Methods: We prospectively enrolled 55 consecutive patients with STEMI that were treated with thrombolysis 6 hours from symptom onset. All patients underwent coronary angiography within 24 hours from thrombolysis. We estimated TIMI flow grade and the corrected TIMI frame count (CTFC) for patients with TIMI flow II or III. In target vessels with TIMI flow grade ≤1 aspiration thrombectomy was performed. We then acquired OCT images from the CL. We measured the fibrous cap thickness (FCT) at the thinnest part overlying a lipid pool, the lipid content (in quadrants) and the incidence of plaque rupture, which was defined as the presence of fibrous-cap discontinuity.
Results: Of the total study population, 15 patients had TIMI flow 0 or I, 15 had TIMI flow II, and 25 had TIMI flow III. The number of lipid quadrants was greater in patients with TIMI flow 0-I than in patients with TIMI flow II and III (median 4, (range 1) vs. median 3 (range 2) vs. median 2 (range 1), p<0.001). The culprit lesion of the patients with TIMI flow 0 or I was more often characterized by a ruptured plaque compared to those with TIMI flow II and III (n=13 (86.67%) for TIMI 0–1, n=8 (53.33%) for TIMI II and n=6 (24%) for TIMI III, p<0.001). For patients with TIMI 0 and I, minimum FCT was 41±7μm, for patients with TIMI II 55±23μm and for those with TIMI III 87±26μm (p<0.001). In patients with TIMI flow II or III, a correlation was found between CTFC and the minimal cap thickness (r=−0.423, p=0.006).

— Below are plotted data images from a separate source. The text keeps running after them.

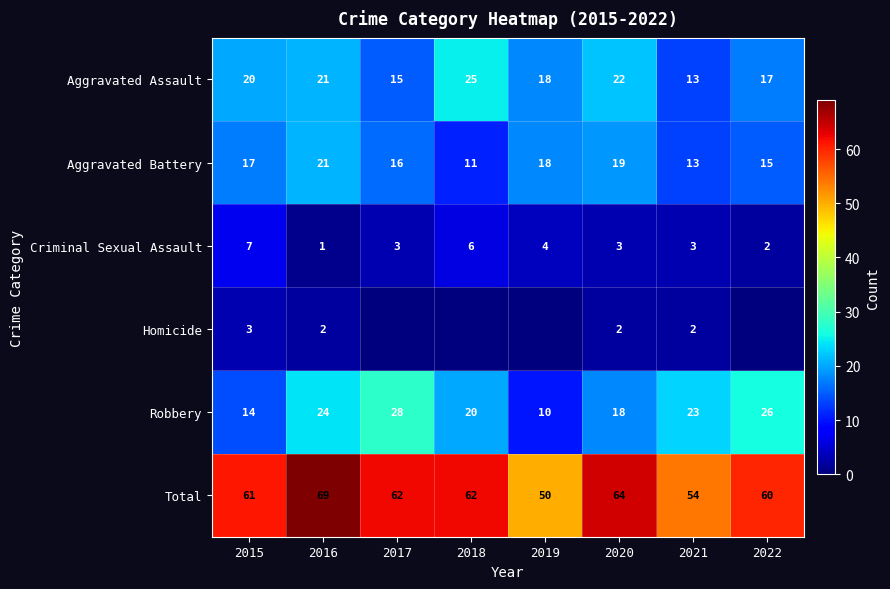

What is the spread (max minus min) of values at 2015?

58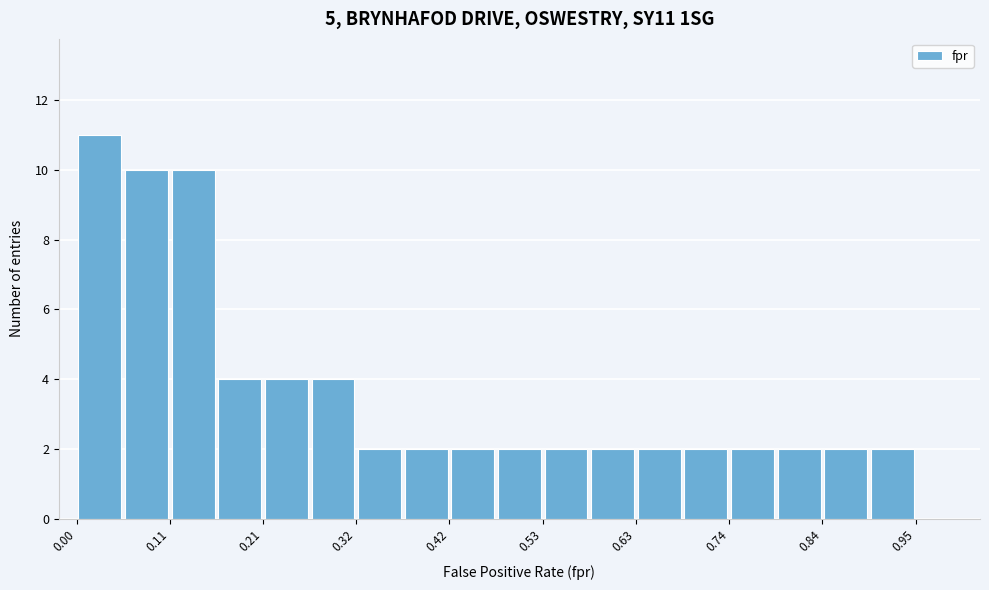

Read against the x-axis, roughly where is the centre of the tallest bar?

0.02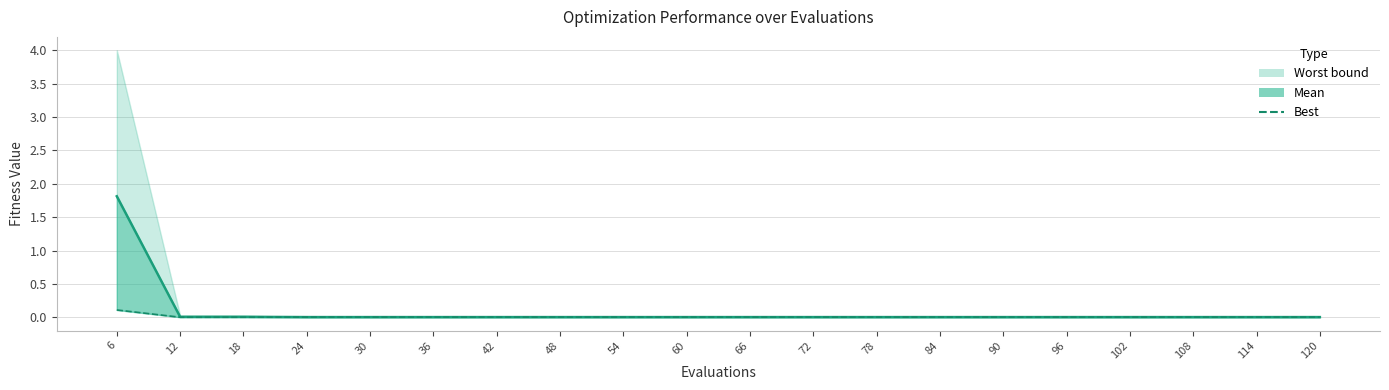

Which has a higher value, 36 or 102?

36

Conclusion: In patients with STEMI, TIMI flow III following thrombolysis is associated with greater fibrous cap thickness, reduced lipid content and reduced incidence of plaque rupture in the CL. This study suggests that specific morphological features of the CL correlate with the flow grade following thrombolytic therapy in patients with STEMI.